The decision to refer a preterm born child for further assessment by a pediatrician using the systematic assessment may be based on results of the combination of the DDST and the information on school performance. Information on school performance can be obtained easily and without further constraint and costs. It may therefore be used as a filter and reduce the costs of a full developmental assessment by a psychologist for all preterm children.
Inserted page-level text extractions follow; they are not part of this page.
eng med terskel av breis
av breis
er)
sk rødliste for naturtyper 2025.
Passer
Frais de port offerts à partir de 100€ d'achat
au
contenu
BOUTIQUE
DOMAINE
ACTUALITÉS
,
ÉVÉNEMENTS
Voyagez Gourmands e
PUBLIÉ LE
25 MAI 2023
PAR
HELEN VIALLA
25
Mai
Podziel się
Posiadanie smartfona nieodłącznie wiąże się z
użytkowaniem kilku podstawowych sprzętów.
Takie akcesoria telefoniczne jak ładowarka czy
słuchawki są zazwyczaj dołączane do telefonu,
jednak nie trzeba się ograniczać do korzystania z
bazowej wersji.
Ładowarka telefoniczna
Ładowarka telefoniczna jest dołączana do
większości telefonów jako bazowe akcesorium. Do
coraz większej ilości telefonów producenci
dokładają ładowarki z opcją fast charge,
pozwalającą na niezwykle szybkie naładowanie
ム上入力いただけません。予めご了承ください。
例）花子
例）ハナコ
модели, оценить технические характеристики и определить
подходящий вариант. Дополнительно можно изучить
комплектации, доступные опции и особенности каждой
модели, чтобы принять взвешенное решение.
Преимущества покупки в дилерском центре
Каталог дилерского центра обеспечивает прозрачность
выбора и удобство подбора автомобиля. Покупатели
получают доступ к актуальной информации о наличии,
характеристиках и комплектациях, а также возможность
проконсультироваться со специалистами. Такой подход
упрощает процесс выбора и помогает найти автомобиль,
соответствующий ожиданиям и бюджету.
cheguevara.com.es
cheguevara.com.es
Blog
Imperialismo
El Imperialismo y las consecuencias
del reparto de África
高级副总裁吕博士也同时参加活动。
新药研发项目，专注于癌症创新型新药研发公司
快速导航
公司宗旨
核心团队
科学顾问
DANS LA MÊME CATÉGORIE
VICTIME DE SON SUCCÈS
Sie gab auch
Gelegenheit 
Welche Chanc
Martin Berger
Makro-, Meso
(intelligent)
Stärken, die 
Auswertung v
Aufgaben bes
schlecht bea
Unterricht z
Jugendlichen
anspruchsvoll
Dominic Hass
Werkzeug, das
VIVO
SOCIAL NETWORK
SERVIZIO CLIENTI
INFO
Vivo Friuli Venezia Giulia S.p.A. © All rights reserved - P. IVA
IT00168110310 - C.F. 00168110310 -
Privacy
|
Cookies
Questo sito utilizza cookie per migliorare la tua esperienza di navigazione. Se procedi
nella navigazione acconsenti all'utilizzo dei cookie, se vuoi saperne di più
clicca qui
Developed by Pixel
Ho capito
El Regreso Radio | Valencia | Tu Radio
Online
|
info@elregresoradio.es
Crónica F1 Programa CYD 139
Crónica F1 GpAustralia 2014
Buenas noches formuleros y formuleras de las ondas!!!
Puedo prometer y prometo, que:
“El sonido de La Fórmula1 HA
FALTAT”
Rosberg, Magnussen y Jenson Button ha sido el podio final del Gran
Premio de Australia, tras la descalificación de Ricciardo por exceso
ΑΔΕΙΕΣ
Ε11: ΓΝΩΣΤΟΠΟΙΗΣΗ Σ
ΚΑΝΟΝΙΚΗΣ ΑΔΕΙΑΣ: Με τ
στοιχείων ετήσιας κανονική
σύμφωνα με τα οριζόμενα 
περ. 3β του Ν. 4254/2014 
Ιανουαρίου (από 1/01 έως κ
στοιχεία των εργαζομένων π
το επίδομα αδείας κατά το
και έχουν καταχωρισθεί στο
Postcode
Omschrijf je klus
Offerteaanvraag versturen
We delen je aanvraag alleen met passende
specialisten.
When the aim is to remediate cognitive disabilities or even prevent school problems, referral of the child when such problems are obvious, is too late and even then 30% of the impaired children will be missed. Since 37% of the children in this study already have school assistance or grade retention, an earlier preschool cognitive assessment is necessary. We therefore recommend to avoid waiting until cognitive deficits have led to problems at school, but to test all preterm born children with a thorough, formal cognitive assessment at toddler or preschool age.